The innovative new milking plant was washed and steam-sterilised after each milking. The plant was a “bucket machine” and when full, each bucket was inspected before the contents were poured into the vat.

The milk was then lifted by a “vacuum process” to an “expansion cooler” where the temperature of the milk was quickly lowered to approximately 40 degrees Fahrenheit “to destroy any risk of infection” after which it was run through filters straight into the bottling machine.

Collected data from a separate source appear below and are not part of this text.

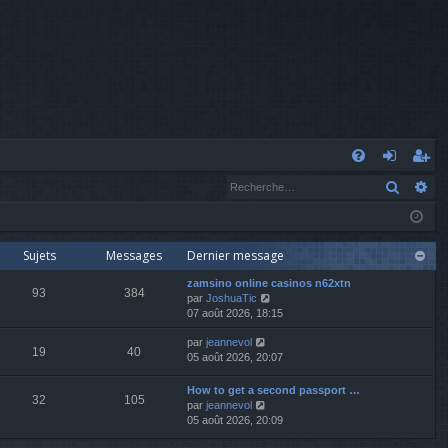
A
Recher
Re
FA
o
’e
Q
n
nr
n
eg
Sujets
Messages
Dernier message
zamsino online casinos n62xtn
ex
ist
93
384
V
par
JoshuaTic
o
07 août 2026, 18:15
io
re
i
V
par
jeannevol
r
n
r
19
40
o
05 août 2026, 20:07
l
i
e
r
d
How to get a second passport …
32
105
l
e
V
par
jeannevol
e
r
o
05 août 2026, 20:09
d
n
i
e
i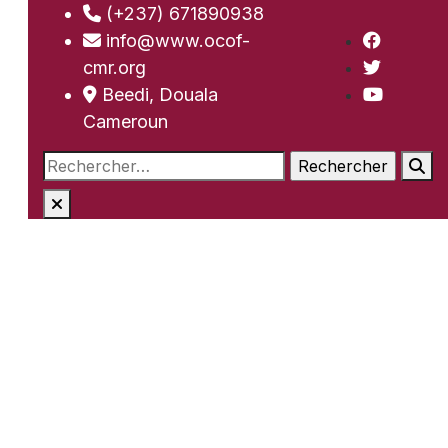
(+237) 671890938
info@www.ocof-
cmr.org
Beedi, Douala
Cameroun
Rechercher :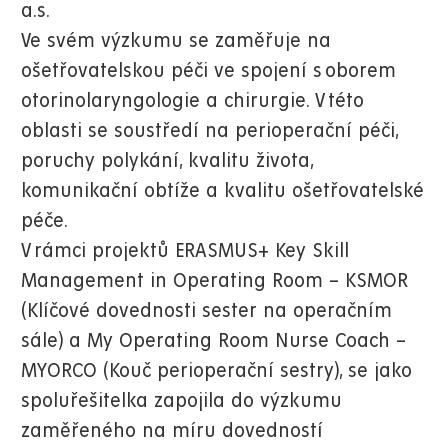
a.s.
Ve svém výzkumu se zaměřuje na
ošetřovatelskou péči ve spojení s oborem
otorinolaryngologie a chirurgie. V této
oblasti se soustředí na perioperační péči,
poruchy polykání, kvalitu života,
komunikační obtíže a kvalitu ošetřovatelské
péče.
V rámci projektů ERASMUS+ Key Skill
Management in Operating Room – KSMOR
(Klíčové dovednosti sester na operačním
sále) a My Operating Room Nurse Coach –
MYORCO (Kouč perioperační sestry), se jako
spoluřešitelka zapojila do výzkumu
zaměřeného na míru dovedností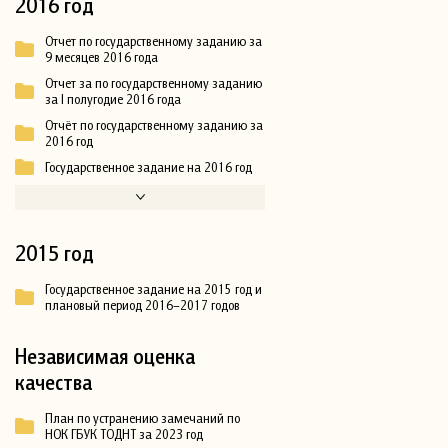
2016 год
Отчет по государственному заданию за
9 месяцев 2016 года
Отчет за по государственному заданию
за I полугодие 2016 года
Отчёт по государственному заданию за
2016 год
Государственное задание на 2016 год
2015 год
Государственное задание на 2015 год и
плановый период 2016–2017 годов
Независимая оценка
качества
План по устранению замечаний по
НОК ГБУК ТОДНТ за 2023 год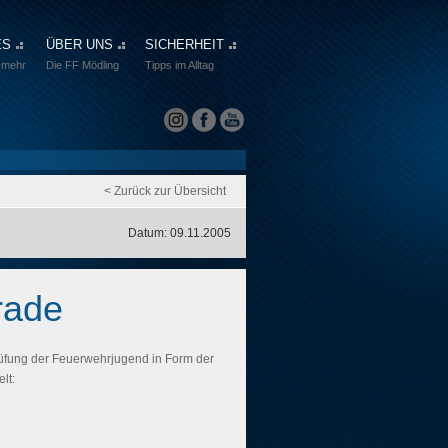
ES
ÜBER UNS
SICHERHEIT
 mehr
Die FF Mödling
Tipps im Alltag
< Zurück zur Übersicht
Datum: 09.11.2005
rade
üfung der Feuerwehrjugend in Form der
lt:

This machine consisted of a “tank, with three valves fitted to its base” which would open when a bottle was pushed on to a valve’s base and then close once released. Alongside was another automatic machine, which stamped the cardboard stoppers on, to seal the bottle. This “wonderful piece of plant” could produce 500 bottles of milk an hour.

When returned the bottles were washed in “hot water and a caustic solution” and then “steam sterilised”. Jackaroo concluded that sediment tests taken by the Department of Agriculture at Waitangi Dairy provided “striking evidence” that “cleanliness pays” and that the Orbell Bros were “to be congratulated upon their” model dairy. No longer was there any danger that milk would be tainted or contaminated with dirt or disease, thanks to the newly invented sealed glass milk bottle.

We are fortunate to have a bottle from the Waitangi Dairy in the Hawke’s Bay Museums Trust collection. A simple object with a rich Te Matau-a-Māui history, closely associated with agriculture, employment, local enterprise and community.